SUPPLIED ENTRIES START

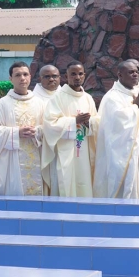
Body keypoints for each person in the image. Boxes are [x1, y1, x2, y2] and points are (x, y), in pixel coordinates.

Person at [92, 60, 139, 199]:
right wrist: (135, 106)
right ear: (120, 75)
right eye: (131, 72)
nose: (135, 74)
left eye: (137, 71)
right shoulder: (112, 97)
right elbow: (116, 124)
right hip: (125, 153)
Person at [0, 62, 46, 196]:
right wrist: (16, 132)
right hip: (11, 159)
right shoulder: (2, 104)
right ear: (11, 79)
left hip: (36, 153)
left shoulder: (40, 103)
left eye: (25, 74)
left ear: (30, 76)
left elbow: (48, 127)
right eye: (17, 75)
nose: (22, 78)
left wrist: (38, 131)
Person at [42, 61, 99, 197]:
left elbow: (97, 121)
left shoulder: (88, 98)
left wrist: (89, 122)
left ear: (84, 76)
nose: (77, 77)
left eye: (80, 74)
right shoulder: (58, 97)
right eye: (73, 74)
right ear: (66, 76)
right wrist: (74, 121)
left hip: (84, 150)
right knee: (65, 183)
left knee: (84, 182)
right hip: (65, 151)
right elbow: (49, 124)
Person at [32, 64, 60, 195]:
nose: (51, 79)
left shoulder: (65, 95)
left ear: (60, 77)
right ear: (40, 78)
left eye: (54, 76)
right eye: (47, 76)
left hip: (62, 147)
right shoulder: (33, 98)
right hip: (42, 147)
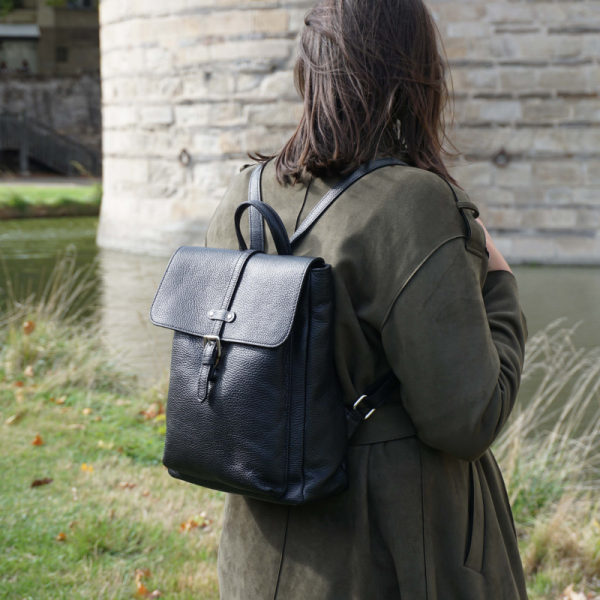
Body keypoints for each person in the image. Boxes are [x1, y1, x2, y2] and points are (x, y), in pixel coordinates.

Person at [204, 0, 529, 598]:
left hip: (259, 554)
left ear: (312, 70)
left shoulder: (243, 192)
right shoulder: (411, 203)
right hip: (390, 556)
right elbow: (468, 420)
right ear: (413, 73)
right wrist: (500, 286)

SUPPLIED ENTRIES END
SUPPLIED ENTRIES START

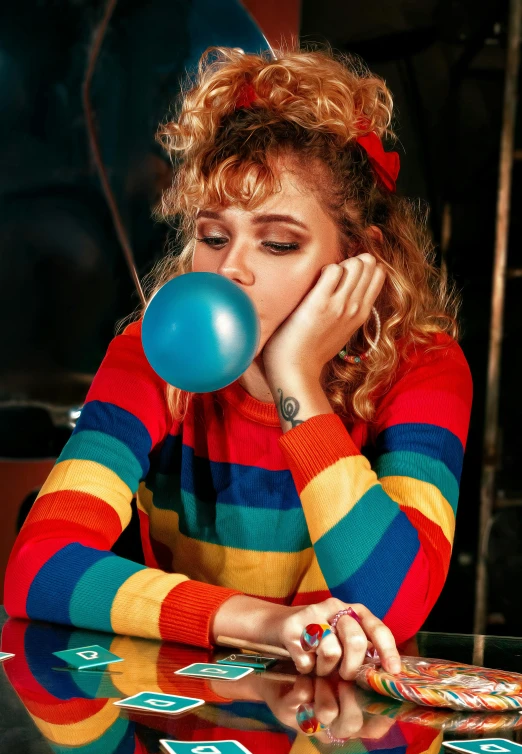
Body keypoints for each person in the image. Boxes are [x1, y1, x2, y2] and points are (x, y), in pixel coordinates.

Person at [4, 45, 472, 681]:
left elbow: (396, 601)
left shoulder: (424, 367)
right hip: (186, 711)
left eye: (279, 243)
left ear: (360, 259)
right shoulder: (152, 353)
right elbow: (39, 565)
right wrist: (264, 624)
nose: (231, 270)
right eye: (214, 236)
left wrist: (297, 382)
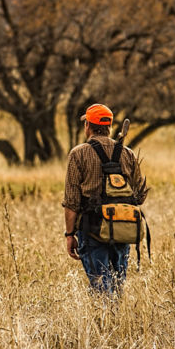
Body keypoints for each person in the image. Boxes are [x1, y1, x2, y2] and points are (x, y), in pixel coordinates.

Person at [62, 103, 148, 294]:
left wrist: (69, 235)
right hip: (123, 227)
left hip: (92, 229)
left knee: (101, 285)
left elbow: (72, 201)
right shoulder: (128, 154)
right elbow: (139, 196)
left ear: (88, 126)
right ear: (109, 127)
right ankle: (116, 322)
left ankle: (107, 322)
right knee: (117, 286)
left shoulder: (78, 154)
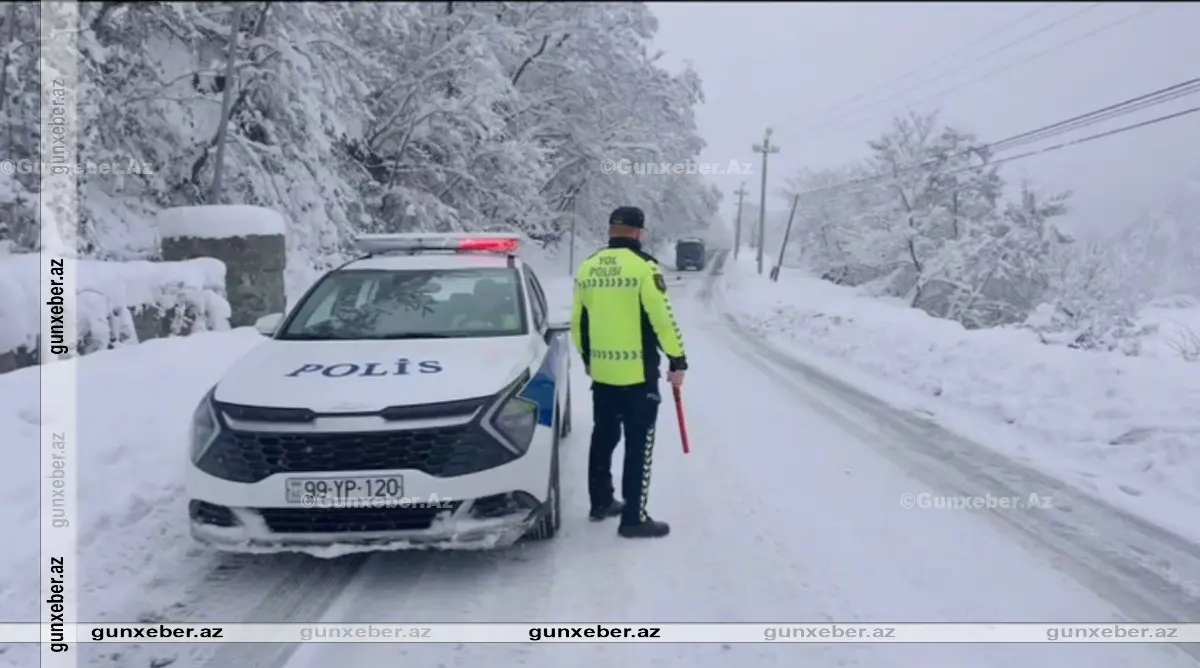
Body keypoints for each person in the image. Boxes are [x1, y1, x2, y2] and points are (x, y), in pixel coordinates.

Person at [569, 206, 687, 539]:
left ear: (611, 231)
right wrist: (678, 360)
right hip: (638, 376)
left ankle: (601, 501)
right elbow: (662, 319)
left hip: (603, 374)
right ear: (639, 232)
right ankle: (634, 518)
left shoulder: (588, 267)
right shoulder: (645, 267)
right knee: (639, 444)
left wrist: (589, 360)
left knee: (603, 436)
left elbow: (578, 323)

SUPPLIED ENTRIES END
SUPPLIED ENTRIES START

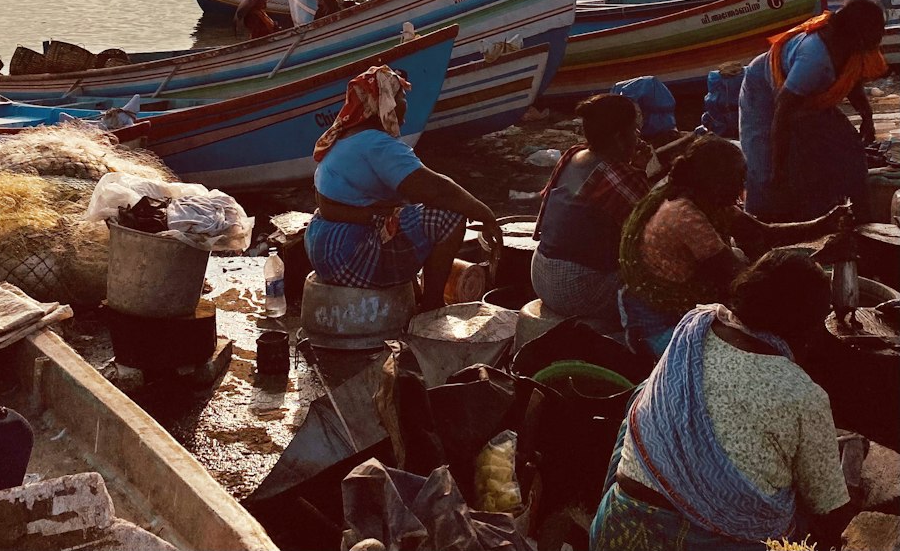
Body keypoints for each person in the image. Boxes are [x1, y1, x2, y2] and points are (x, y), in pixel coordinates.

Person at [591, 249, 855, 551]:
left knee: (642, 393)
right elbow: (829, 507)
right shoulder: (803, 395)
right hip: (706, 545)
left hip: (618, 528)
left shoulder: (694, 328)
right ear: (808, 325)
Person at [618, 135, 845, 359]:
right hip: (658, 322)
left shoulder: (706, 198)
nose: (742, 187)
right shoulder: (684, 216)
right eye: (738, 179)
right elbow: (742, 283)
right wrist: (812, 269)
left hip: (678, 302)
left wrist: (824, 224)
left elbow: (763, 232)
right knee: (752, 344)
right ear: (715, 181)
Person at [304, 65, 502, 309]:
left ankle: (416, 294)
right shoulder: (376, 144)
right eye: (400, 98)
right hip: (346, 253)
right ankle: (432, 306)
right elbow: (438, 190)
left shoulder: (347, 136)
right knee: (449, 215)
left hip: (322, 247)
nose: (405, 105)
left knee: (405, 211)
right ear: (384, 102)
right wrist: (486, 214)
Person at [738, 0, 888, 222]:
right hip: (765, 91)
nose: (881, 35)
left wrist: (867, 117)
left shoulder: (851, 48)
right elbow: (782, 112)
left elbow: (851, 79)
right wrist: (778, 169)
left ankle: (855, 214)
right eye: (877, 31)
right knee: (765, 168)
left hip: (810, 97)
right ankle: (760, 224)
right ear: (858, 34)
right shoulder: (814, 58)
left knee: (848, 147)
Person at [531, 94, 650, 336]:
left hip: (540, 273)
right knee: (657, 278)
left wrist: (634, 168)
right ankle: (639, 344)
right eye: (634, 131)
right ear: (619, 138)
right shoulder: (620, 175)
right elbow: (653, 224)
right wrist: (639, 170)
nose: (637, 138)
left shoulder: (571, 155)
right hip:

SUPPLIED ENTRIES END

• **ABOUT THIS TASK**
The lines above from the line with "right shoulder: (128, 154)" through the line with "left elbow: (578, 323)" are to be given again word for word, with no pictures among them.

• **RESULT FOR THIS TASK**
right shoulder: (128, 154)
right elbow: (139, 196)
left ear: (88, 126)
right ear: (109, 127)
right ankle: (116, 322)
left ankle: (107, 322)
right knee: (117, 286)
left shoulder: (78, 154)
Body keypoints for each person in the image. Boxes are [x1, y1, x2, y2] and points are (x, y), in pixel coordinates.

Person at [569, 206, 687, 539]:
left ear: (611, 231)
right wrist: (678, 360)
right hip: (638, 376)
left ankle: (601, 501)
right elbow: (662, 319)
left hip: (603, 374)
right ear: (639, 232)
right ankle: (634, 518)
left shoulder: (588, 267)
right shoulder: (645, 267)
right knee: (639, 444)
left wrist: (589, 360)
left knee: (603, 436)
left elbow: (578, 323)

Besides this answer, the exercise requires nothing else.